Proof
The key is the Algebraic Inversion Theorem from inversive geometry.
This states that, if α and β are inverse with respect to C and tεI(2),
then t(α) and t(β) are inverse with respect to t(C).
If tεH(2), t(C) = C, so
t(α) and t(β) are also inverse with respect to C
Suppose first that tεH(2) is direct.
If t(0) = 0, then, since 0 and ∞ are inverse with respect to
C,
we must
also have t(∞) = ∞.
Now t is inversive and direct, so tεM(2) (Theorem I1).
As t(0) = 0 and t(∞) = ∞, t must have the form t(z) = κz.
As t maps C to C, and,as 1εC, t(1)εC, so |t(1)| = 1.

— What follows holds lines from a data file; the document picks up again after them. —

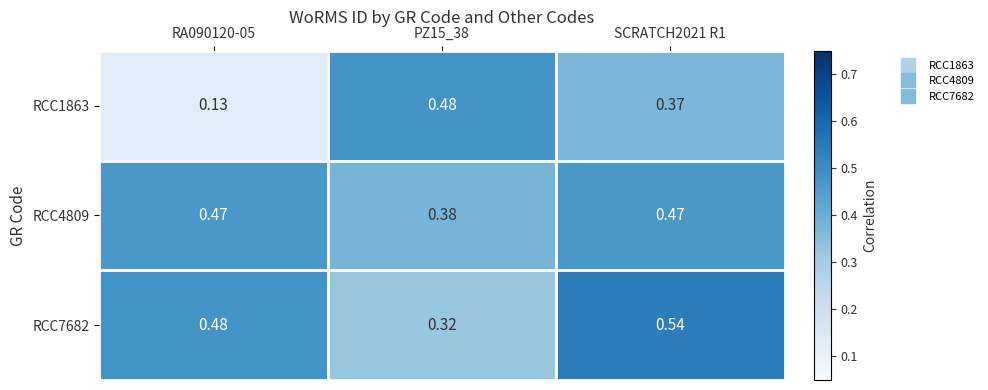

Which series has the widest spread of values?

RCC1863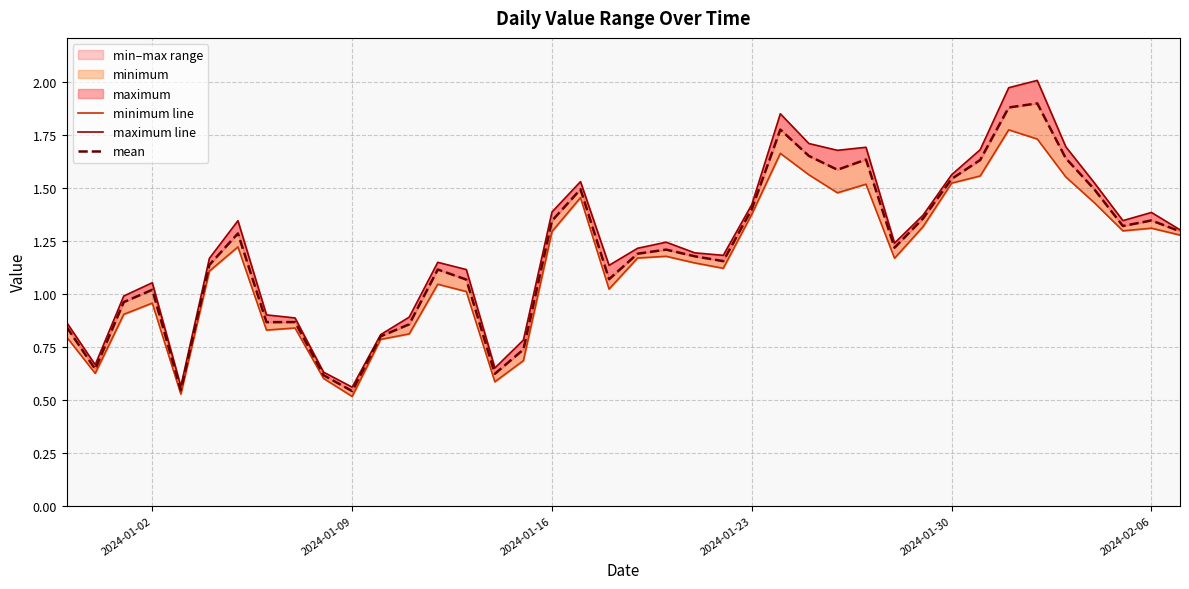

The minimum line series shows 0.8 at 2024-01-23. True or false?

False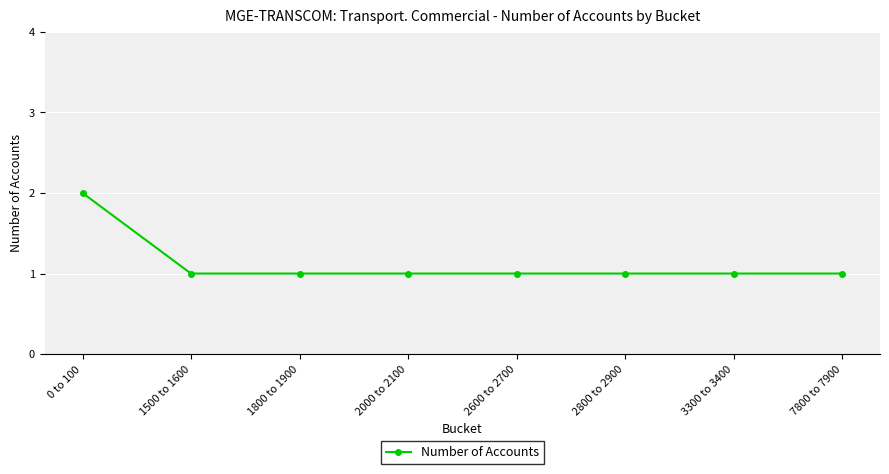

The chart shows a value of 2 at 2600 to 2700. True or false?

False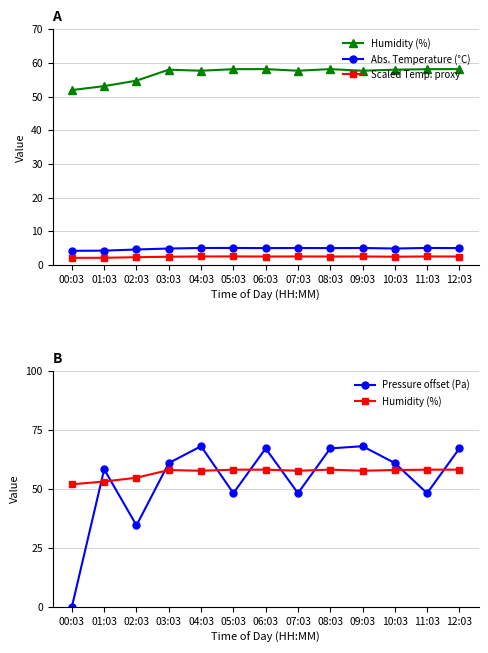

Which has a higher value, 00:03 or 06:03?

06:03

Thus 1 = |t(1)| = |κ|, so t is of the required form, with c = 0.
If t(0) ≠ 0, then t(c) = 0, for some non-zero c.
As t maps D to D, cεD, so |c| < 1.
The inverse of c with respect to C is 1/c*, so, as t(c) = 0, t(1/c*) = ∞.
Since t is in M(2), it must have the form
t(z) = λ(z-c)/(z-1/c*)
= κ(z-c)/(c*z-1), where κ = λc*.
As t maps C to C, t(1)εC,
so |t(1)| = 1.
Thus, we have 1 = |t(1)| = |κ||1-c|/|c*-1|.
But |c*-1| = |(c*-1)*| = |c-1| = |1-c|,
so |κ| = 1, and t has the required form.